Look through recent Sigerson teams of UUJ and Queen’s and you will see the likes of Monaghan’s Ryan McAnespie, or the Donegal McHugh cousins, Ryan and Eoin. Eoghan Bán Gallagher and so on. Not so many Cavan players however.

This divide extends into the media world.

Pre-partition, The Belfast Telegraph was a big seller in Cavan. Former GAA President Aogán Ó Fearghail once told me his local historical society used the newspaper as one of its’ most important primary research materials as events around Drumgoon would have been mentioned in dispatches.

Nowadays, neither Belfast paper in The Tele, or The Irish News are shifting many units in Cavan, and so that is reflected in their coverage of events in the county. It is blatantly ignored. Antrim football is the subject of multiple backpage spreads in The Irish News. And you can’t blame them for servicing their readership, even though Antrim football is, well, do you need me to go on?

And that seeps down into the minds of Ulster people everywhere. Cavan is one step removed from the conversation, the person who comes in a room in a party and all the bubbly chatter and the music stops and people look down at their feet awkwardly.

“Were youse chatting about me?”

“Oh, no. No, not really.”

Wanna change that? Win an Ulster title. Yes, we media folk really are as fickle as that.
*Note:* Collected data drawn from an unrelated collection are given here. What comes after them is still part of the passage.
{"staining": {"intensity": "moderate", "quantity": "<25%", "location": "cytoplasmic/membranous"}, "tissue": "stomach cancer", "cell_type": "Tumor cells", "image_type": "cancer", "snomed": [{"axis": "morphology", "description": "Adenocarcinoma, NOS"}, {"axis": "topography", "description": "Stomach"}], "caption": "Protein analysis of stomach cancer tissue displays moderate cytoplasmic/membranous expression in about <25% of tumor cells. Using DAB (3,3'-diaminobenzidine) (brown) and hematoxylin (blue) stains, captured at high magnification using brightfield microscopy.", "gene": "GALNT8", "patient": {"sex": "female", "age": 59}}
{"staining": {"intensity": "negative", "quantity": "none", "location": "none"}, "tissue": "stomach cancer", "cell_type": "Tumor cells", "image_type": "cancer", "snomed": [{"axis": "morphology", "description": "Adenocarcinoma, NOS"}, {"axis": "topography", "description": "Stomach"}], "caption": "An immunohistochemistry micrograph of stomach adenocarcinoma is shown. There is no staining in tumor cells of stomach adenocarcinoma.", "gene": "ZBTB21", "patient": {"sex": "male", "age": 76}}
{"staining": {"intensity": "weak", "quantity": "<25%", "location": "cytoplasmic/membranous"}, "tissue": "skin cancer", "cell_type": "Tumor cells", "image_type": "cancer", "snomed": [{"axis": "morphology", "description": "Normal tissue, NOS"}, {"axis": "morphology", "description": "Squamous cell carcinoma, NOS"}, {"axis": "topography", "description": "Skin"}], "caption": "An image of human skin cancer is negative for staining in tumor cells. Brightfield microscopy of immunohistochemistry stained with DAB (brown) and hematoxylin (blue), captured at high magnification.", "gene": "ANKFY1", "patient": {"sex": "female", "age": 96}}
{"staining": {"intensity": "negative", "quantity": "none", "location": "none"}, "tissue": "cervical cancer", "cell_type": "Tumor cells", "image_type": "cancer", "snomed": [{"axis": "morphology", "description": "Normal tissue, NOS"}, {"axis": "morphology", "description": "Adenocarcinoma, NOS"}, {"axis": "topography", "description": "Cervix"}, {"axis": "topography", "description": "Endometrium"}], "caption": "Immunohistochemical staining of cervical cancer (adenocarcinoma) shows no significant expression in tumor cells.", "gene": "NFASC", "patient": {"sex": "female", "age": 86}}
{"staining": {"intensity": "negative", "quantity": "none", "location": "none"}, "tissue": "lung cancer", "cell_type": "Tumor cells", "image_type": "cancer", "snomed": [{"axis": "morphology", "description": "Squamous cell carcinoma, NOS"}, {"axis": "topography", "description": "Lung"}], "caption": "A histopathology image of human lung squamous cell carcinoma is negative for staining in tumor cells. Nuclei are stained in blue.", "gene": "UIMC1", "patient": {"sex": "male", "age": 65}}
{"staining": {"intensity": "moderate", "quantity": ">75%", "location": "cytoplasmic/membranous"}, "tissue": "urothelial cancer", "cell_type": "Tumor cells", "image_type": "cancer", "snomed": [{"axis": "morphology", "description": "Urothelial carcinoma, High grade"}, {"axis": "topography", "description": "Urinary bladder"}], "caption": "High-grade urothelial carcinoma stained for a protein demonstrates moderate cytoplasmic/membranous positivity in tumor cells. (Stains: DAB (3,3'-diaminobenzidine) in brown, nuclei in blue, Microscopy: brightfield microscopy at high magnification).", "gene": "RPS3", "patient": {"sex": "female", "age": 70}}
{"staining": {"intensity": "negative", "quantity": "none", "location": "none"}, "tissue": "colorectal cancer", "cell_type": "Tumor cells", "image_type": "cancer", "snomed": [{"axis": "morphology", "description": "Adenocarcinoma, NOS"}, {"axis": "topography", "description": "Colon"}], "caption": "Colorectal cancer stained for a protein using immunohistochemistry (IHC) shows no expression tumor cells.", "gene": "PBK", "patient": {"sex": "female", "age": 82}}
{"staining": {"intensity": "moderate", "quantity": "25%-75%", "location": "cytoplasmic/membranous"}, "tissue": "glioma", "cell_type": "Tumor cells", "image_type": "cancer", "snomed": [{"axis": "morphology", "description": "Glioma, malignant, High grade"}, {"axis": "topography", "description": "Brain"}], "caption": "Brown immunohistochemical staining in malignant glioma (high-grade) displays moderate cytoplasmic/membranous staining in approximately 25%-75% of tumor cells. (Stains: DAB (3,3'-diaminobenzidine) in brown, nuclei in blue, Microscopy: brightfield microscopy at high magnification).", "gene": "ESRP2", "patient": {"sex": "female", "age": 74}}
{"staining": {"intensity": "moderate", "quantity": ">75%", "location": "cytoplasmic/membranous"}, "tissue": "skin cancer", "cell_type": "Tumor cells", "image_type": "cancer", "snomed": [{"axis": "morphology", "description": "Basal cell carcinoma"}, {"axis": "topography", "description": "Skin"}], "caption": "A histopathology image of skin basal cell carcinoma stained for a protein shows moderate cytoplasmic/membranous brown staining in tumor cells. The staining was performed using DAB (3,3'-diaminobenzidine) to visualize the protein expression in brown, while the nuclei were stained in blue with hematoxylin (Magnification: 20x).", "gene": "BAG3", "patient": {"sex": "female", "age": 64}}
I have to acknowledge that all of this does not look good for me, or some of my northern colleagues.

But hot damn it, it’s the truth.

Declan Bogue is a native of Tempo, Co Fermanagh. An award-winning author and Gaelic games writer, he regularly contributes to the Irish Independent, Belfast Telegraph and Irish Examiner among other titles and was previously nominated for the Sports Journalist of the Year award. His second favourite county is Cavan.